In Bad Taste

Trade marks aren’t very often accused of being offensive – the best known recent example is FCUK nearly 10 years ago and, anyway, that was held to be acceptable.

But breaking news reveals there has been an attempt to register 2 trade marks which are very likely to push the bounds of public tolerance.  A Belize based company has applied to register MH17 and MH370 (the flight numbers of the two recently downed Malaysia Airlines jets) as trade marks in the USA and the EU “so it will get paid every time either term is used in print, radio, TV or online media”.

As a money making scheme, this is ludicrous – use of either of these numbers as a reference to either of the aeroplanes in question would not be use as a trade mark and would not require consent of (let alone payment to) any trade mark owner.  However, it’s hard to think of a more distasteful way to attempt to make money from current events, nor one which is more likely to cause upset and distress.  But does this, therefore, mean that the marks “are contrary to public policy or to accepted principles of morality” or (as prohibited by the US Lanham Act) “consist of or comprise immoral, deceptive, or scandalous matter”?

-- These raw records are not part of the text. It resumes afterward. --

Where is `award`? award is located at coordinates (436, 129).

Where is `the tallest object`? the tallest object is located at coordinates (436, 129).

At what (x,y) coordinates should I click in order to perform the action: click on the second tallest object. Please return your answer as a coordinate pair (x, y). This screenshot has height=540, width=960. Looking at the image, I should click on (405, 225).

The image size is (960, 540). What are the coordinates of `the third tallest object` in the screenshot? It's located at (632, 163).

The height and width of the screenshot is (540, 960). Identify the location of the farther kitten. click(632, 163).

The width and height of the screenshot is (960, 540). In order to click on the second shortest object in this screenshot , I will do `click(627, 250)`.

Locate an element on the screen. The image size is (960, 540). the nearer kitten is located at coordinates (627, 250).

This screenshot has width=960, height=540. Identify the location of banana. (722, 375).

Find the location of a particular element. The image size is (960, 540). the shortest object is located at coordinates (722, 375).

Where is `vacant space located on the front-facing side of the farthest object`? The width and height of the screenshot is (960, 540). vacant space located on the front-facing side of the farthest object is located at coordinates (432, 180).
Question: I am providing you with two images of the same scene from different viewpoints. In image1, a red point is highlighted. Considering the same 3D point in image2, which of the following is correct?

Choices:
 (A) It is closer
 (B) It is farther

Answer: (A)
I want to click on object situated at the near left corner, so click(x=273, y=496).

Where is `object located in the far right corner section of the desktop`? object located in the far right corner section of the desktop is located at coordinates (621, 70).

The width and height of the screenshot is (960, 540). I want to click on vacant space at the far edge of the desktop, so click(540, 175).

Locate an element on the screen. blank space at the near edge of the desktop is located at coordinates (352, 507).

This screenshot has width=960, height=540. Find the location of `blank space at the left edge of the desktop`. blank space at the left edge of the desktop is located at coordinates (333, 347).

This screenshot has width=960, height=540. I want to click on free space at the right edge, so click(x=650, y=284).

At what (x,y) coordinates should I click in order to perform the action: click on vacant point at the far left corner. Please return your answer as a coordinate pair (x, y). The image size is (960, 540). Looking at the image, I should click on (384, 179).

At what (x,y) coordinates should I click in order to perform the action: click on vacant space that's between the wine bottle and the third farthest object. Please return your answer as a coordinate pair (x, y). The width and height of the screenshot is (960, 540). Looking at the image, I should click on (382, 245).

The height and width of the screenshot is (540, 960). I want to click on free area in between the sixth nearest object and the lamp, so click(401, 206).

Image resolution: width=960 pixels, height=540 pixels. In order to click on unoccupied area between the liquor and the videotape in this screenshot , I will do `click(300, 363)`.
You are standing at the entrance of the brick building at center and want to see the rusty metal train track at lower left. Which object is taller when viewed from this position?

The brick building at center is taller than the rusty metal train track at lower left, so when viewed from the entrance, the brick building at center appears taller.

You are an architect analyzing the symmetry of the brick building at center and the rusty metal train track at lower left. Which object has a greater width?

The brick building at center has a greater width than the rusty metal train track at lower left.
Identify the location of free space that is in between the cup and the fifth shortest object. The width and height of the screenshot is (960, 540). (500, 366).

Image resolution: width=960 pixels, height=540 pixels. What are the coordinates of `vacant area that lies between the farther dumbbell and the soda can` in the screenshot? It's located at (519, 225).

Taste is certainly a subjective and ephemeral concept, and perceptions change.  Time can heal wounds and temper the unacceptable – imagine, for instance, an attempt to register TITANIC as a trade mark in 1912 as opposed to a century later.  But some situations seem to call for a refusal to act in certain ways, even where such actions may be legally permissible.  “United 93” – a film about one of the aeroplanes involved in 9/11 and which was widely positively received – appears to have spawned no attempts to register any trade marks.  This is certainly an unusual situation for a blockbuster movie in recent years but perhaps one which speaks of respectful restraint.